Every line from the one with "fx_px: 3439" through the end of the entries below should be written out exactly; the pictures should not.

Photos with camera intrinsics

::::

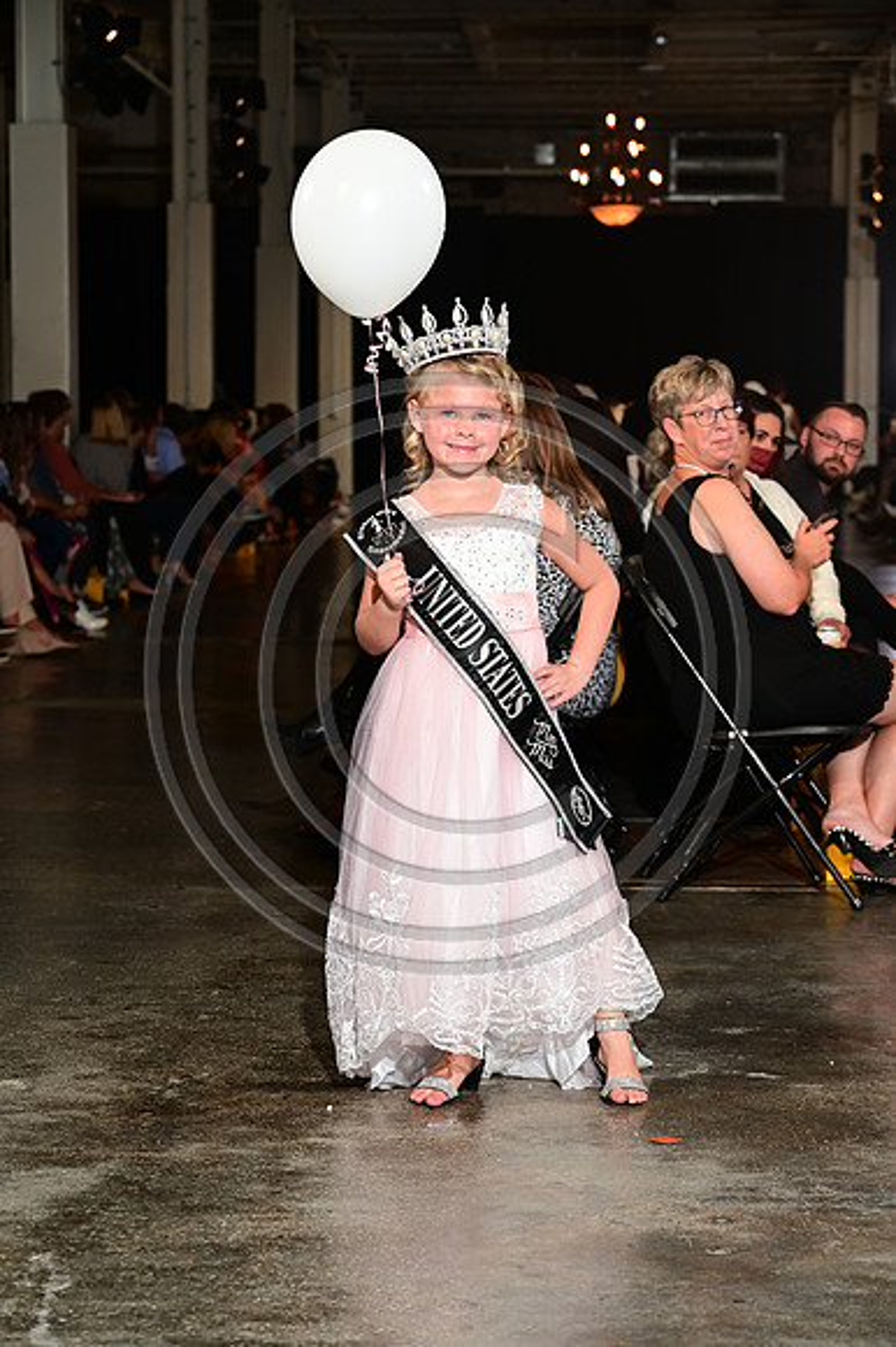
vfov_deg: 22.2
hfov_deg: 14.8
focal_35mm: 92
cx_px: 448
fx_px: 3439
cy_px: 674
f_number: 6.3
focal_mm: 92
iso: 1000
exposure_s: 1/125
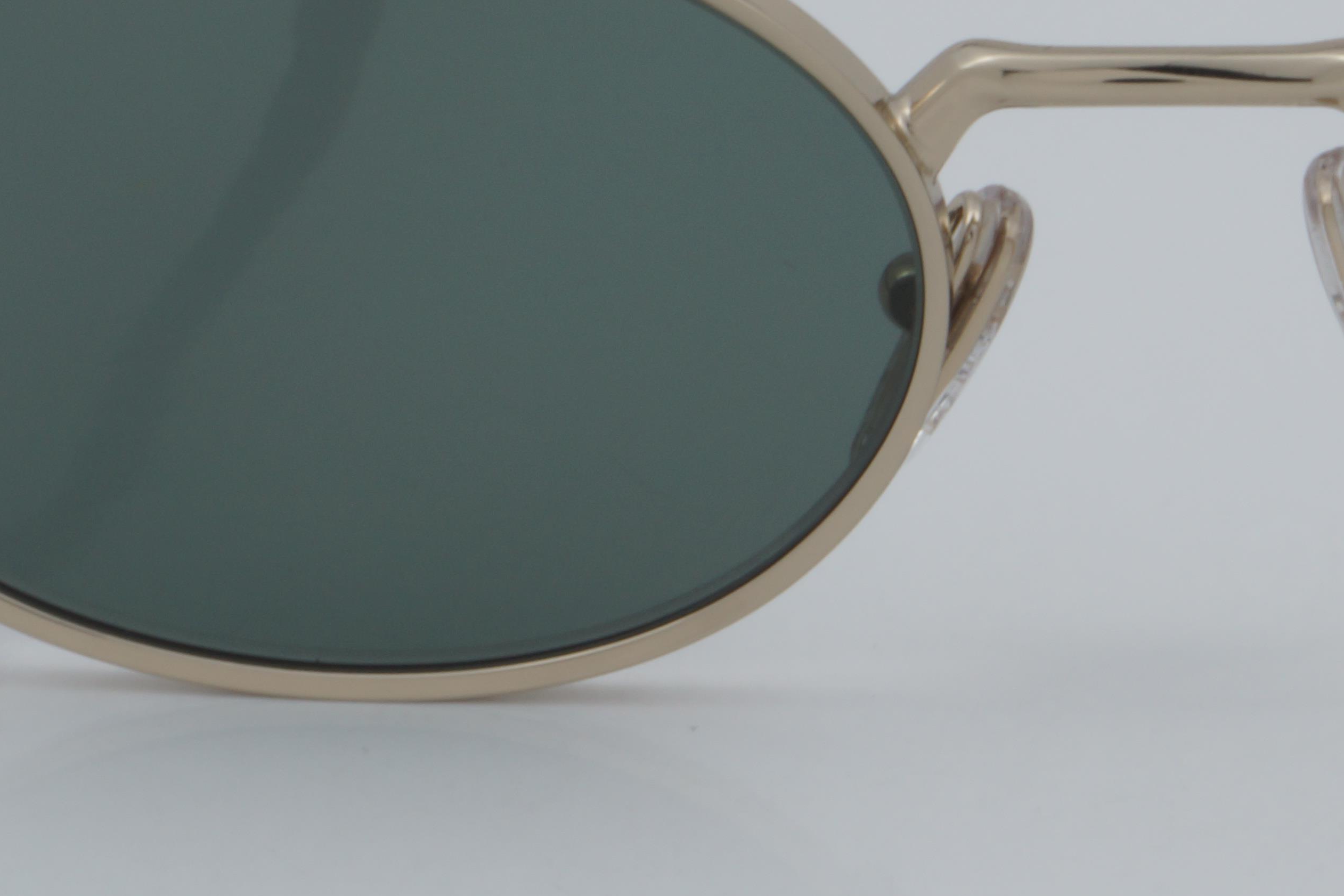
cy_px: 178
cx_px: 1145
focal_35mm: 196
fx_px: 7324
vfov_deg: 7.0
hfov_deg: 10.4
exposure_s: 1/4
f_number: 32
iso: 100
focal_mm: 55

::::

## Task output
fx_px: 3439
cy_px: 674
f_number: 6.3
focal_mm: 92
iso: 1000
exposure_s: 1/125
cy_px: 178
cx_px: 1145
focal_35mm: 196
fx_px: 7324
vfov_deg: 7.0
hfov_deg: 10.4
exposure_s: 1/4
f_number: 32
iso: 100
focal_mm: 55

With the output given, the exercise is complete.